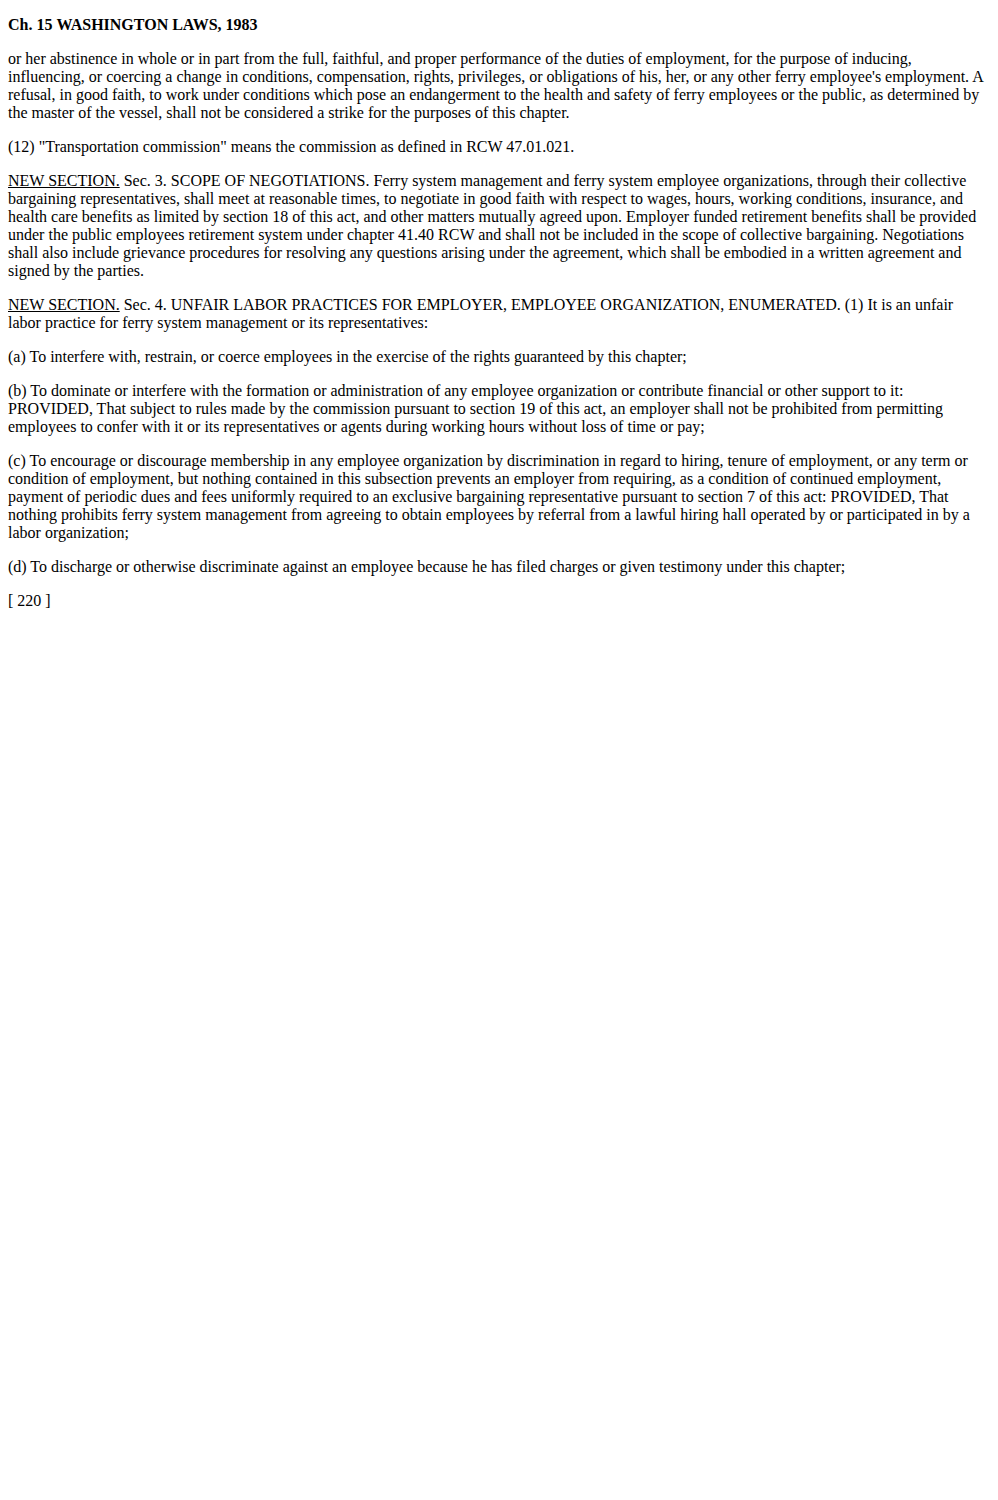Ch. 15 WASHINGTON LAWS, 1983
or her abstinence in whole or in part from the full, faithful, and proper performance of the duties of employment, for the purpose of inducing, influencing, or coercing a change in conditions, compensation, rights, privileges, or obligations of his, her, or any other ferry employee's employment. A refusal, in good faith, to work under conditions which pose an endangerment to the health and safety of ferry employees or the public, as determined by the master of the vessel, shall not be considered a strike for the purposes of this chapter.
(12) "Transportation commission" means the commission as defined in RCW 47.01.021.
NEW SECTION. Sec. 3. SCOPE OF NEGOTIATIONS. Ferry system management and ferry system employee organizations, through their collective bargaining representatives, shall meet at reasonable times, to negotiate in good faith with respect to wages, hours, working conditions, insurance, and health care benefits as limited by section 18 of this act, and other matters mutually agreed upon. Employer funded retirement benefits shall be provided under the public employees retirement system under chapter 41.40 RCW and shall not be included in the scope of collective bargaining. Negotiations shall also include grievance procedures for resolving any questions arising under the agreement, which shall be embodied in a written agreement and signed by the parties.
NEW SECTION. Sec. 4. UNFAIR LABOR PRACTICES FOR EMPLOYER, EMPLOYEE ORGANIZATION, ENUMERATED. (1) It is an unfair labor practice for ferry system management or its representatives:
(a) To interfere with, restrain, or coerce employees in the exercise of the rights guaranteed by this chapter;
(b) To dominate or interfere with the formation or administration of any employee organization or contribute financial or other support to it: PROVIDED, That subject to rules made by the commission pursuant to section 19 of this act, an employer shall not be prohibited from permitting employees to confer with it or its representatives or agents during working hours without loss of time or pay;
(c) To encourage or discourage membership in any employee organization by discrimination in regard to hiring, tenure of employment, or any term or condition of employment, but nothing contained in this subsection prevents an employer from requiring, as a condition of continued employment, payment of periodic dues and fees uniformly required to an exclusive bargaining representative pursuant to section 7 of this act: PROVIDED, That nothing prohibits ferry system management from agreeing to obtain employees by referral from a lawful hiring hall operated by or participated in by a labor organization;
(d) To discharge or otherwise discriminate against an employee because he has filed charges or given testimony under this chapter;
[ 220 ]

**Exercise brief**
Send back every record exactly as it stands, except the pictures.

**Result**
Ch. 15 WASHINGTON LAWS, 1983
or her abstinence in whole or in part from the full, faithful, and proper performance of the duties of employment, for the purpose of inducing, influencing, or coercing a change in conditions, compensation, rights, privileges, or obligations of his, her, or any other ferry employee's employment. A refusal, in good faith, to work under conditions which pose an endangerment to the health and safety of ferry employees or the public, as determined by the master of the vessel, shall not be considered a strike for the purposes of this chapter.
(12) "Transportation commission" means the commission as defined in RCW 47.01.021.
NEW SECTION. Sec. 3. SCOPE OF NEGOTIATIONS. Ferry system management and ferry system employee organizations, through their collective bargaining representatives, shall meet at reasonable times, to negotiate in good faith with respect to wages, hours, working conditions, insurance, and health care benefits as limited by section 18 of this act, and other matters mutually agreed upon. Employer funded retirement benefits shall be provided under the public employees retirement system under chapter 41.40 RCW and shall not be included in the scope of collective bargaining. Negotiations shall also include grievance procedures for resolving any questions arising under the agreement, which shall be embodied in a written agreement and signed by the parties.
NEW SECTION. Sec. 4. UNFAIR LABOR PRACTICES FOR EMPLOYER, EMPLOYEE ORGANIZATION, ENUMERATED. (1) It is an unfair labor practice for ferry system management or its representatives:
(a) To interfere with, restrain, or coerce employees in the exercise of the rights guaranteed by this chapter;
(b) To dominate or interfere with the formation or administration of any employee organization or contribute financial or other support to it: PROVIDED, That subject to rules made by the commission pursuant to section 19 of this act, an employer shall not be prohibited from permitting employees to confer with it or its representatives or agents during working hours without loss of time or pay;
(c) To encourage or discourage membership in any employee organization by discrimination in regard to hiring, tenure of employment, or any term or condition of employment, but nothing contained in this subsection prevents an employer from requiring, as a condition of continued employment, payment of periodic dues and fees uniformly required to an exclusive bargaining representative pursuant to section 7 of this act: PROVIDED, That nothing prohibits ferry system management from agreeing to obtain employees by referral from a lawful hiring hall operated by or participated in by a labor organization;
(d) To discharge or otherwise discriminate against an employee because he has filed charges or given testimony under this chapter;
[ 220 ]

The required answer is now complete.